Required work: Format every line of text in the data below as a Markdown table with two columns, Row and Text. Number the rows in order, and leave out blank lines and the picture markers.

Working data:
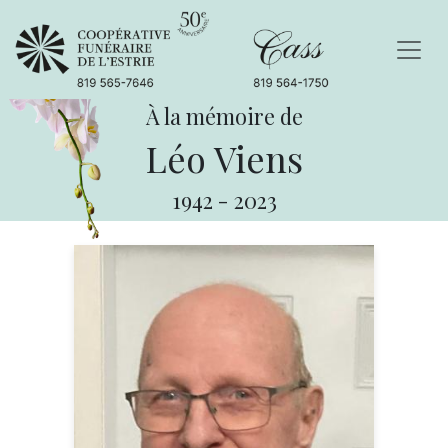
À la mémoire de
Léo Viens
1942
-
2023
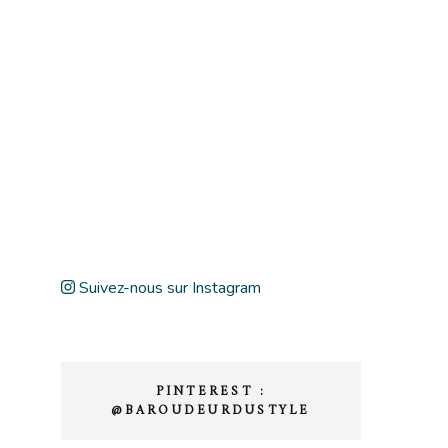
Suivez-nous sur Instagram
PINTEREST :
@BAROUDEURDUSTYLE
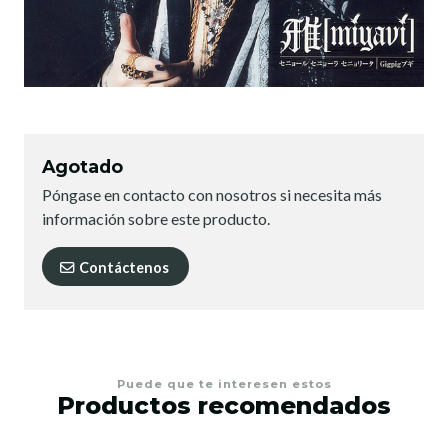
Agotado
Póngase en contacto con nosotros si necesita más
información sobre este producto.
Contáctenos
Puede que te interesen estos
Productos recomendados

Completed task:
| Row | Text |
|---|---|
| 1 | À la mémoire de |
| 2 | Léo Viens |
| 3 | 1942 |
| 4 | - |
| 5 | 2023 |
| 6 | Suivez-nous sur Instagram |
| 7 | PINTEREST : |
| 8 | @BAROUDEURDUSTYLE |
| 9 | Agotado |
| 10 | Póngase en contacto con nosotros si necesita más |
| 11 | información sobre este producto. |
| 12 | Contáctenos |
| 13 | Puede que te interesen estos |
| 14 | Productos recomendados |